====== The data

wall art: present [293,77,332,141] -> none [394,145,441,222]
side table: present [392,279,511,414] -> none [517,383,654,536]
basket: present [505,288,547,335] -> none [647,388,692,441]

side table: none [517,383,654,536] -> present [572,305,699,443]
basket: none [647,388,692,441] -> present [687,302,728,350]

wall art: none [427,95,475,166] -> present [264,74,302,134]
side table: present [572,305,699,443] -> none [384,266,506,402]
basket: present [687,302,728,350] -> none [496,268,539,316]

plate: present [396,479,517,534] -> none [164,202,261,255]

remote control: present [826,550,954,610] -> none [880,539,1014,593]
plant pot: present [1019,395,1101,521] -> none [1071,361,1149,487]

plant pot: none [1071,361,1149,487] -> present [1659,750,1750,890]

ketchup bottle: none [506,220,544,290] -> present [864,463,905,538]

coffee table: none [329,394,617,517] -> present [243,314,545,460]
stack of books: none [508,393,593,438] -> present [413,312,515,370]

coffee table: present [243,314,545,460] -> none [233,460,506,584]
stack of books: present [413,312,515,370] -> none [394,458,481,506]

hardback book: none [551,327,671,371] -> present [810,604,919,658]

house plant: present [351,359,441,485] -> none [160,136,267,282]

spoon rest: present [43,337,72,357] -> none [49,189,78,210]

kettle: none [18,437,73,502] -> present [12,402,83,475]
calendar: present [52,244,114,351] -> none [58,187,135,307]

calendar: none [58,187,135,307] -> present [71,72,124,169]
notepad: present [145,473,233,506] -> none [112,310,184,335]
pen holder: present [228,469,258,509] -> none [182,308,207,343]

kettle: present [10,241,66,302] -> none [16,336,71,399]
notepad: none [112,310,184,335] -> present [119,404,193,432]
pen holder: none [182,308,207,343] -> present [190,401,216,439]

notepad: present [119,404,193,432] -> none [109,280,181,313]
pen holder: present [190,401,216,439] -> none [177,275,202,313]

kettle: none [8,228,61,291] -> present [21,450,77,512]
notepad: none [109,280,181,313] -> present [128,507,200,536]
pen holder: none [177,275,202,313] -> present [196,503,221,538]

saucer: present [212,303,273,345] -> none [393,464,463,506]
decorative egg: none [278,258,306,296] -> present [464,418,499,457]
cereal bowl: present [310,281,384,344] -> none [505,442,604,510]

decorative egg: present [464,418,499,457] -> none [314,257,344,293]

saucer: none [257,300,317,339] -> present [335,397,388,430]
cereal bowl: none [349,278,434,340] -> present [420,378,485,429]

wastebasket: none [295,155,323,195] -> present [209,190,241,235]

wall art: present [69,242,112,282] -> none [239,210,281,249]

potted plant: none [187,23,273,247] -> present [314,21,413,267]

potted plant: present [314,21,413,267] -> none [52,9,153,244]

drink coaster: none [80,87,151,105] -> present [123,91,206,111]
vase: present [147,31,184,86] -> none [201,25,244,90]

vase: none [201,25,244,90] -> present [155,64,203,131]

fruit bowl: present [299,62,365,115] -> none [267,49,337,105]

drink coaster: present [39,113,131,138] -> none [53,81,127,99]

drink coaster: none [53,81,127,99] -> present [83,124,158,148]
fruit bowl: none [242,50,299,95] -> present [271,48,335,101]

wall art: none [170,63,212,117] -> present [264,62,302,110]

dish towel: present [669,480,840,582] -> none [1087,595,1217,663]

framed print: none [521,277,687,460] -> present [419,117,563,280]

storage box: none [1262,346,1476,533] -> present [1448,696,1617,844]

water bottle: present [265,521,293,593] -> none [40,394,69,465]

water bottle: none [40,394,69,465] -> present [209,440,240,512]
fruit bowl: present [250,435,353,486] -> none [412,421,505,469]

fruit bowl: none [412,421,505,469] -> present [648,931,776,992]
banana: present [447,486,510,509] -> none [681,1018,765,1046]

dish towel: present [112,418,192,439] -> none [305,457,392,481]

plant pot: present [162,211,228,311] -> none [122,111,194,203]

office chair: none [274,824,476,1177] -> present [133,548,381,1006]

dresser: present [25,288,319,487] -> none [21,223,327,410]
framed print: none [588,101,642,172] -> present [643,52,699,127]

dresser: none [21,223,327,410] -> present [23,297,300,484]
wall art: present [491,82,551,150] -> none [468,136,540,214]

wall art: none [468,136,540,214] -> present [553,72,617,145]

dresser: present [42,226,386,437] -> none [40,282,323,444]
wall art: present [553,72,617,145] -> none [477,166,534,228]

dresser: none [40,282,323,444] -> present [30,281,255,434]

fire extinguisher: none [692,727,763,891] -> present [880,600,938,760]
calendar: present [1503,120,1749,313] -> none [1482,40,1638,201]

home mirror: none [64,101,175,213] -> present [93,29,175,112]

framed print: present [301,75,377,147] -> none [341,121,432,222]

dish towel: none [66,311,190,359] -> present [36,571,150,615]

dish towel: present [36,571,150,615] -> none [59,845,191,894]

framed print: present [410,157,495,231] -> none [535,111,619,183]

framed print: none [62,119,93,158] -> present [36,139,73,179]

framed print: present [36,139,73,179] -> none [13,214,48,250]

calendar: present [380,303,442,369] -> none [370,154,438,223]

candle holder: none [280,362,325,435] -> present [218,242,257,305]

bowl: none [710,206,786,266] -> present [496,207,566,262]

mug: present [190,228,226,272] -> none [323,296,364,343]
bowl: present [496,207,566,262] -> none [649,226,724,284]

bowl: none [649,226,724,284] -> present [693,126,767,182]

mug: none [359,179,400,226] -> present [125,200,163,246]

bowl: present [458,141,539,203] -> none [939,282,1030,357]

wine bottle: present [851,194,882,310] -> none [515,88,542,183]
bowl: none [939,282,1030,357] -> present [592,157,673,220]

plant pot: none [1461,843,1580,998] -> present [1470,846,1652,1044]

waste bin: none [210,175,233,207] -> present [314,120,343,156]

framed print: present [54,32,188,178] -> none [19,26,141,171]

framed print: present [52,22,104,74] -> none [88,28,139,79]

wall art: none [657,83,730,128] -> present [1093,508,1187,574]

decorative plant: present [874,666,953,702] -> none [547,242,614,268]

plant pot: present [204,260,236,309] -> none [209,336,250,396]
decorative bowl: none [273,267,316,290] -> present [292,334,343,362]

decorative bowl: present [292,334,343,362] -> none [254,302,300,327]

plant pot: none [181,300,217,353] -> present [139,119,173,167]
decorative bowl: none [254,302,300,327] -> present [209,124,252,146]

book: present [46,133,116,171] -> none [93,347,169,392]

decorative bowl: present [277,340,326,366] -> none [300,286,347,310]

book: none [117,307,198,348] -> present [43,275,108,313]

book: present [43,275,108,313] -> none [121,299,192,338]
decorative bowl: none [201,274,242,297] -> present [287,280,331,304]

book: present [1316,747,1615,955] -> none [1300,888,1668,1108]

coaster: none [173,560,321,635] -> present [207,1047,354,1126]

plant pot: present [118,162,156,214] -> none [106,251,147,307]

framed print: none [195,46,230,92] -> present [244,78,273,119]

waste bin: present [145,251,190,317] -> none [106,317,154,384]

============

Transcribe the lines above between the line holding "kettle: none [18,437,73,502]" and the line holding "vase: none [201,25,244,90]", inclusive, exactly as they stand and with nothing added.

Answer to this problem -
kettle: none [18,437,73,502] -> present [12,402,83,475]
calendar: present [52,244,114,351] -> none [58,187,135,307]

calendar: none [58,187,135,307] -> present [71,72,124,169]
notepad: present [145,473,233,506] -> none [112,310,184,335]
pen holder: present [228,469,258,509] -> none [182,308,207,343]

kettle: present [10,241,66,302] -> none [16,336,71,399]
notepad: none [112,310,184,335] -> present [119,404,193,432]
pen holder: none [182,308,207,343] -> present [190,401,216,439]

notepad: present [119,404,193,432] -> none [109,280,181,313]
pen holder: present [190,401,216,439] -> none [177,275,202,313]

kettle: none [8,228,61,291] -> present [21,450,77,512]
notepad: none [109,280,181,313] -> present [128,507,200,536]
pen holder: none [177,275,202,313] -> present [196,503,221,538]

saucer: present [212,303,273,345] -> none [393,464,463,506]
decorative egg: none [278,258,306,296] -> present [464,418,499,457]
cereal bowl: present [310,281,384,344] -> none [505,442,604,510]

decorative egg: present [464,418,499,457] -> none [314,257,344,293]

saucer: none [257,300,317,339] -> present [335,397,388,430]
cereal bowl: none [349,278,434,340] -> present [420,378,485,429]

wastebasket: none [295,155,323,195] -> present [209,190,241,235]

wall art: present [69,242,112,282] -> none [239,210,281,249]

potted plant: none [187,23,273,247] -> present [314,21,413,267]

potted plant: present [314,21,413,267] -> none [52,9,153,244]

drink coaster: none [80,87,151,105] -> present [123,91,206,111]
vase: present [147,31,184,86] -> none [201,25,244,90]

vase: none [201,25,244,90] -> present [155,64,203,131]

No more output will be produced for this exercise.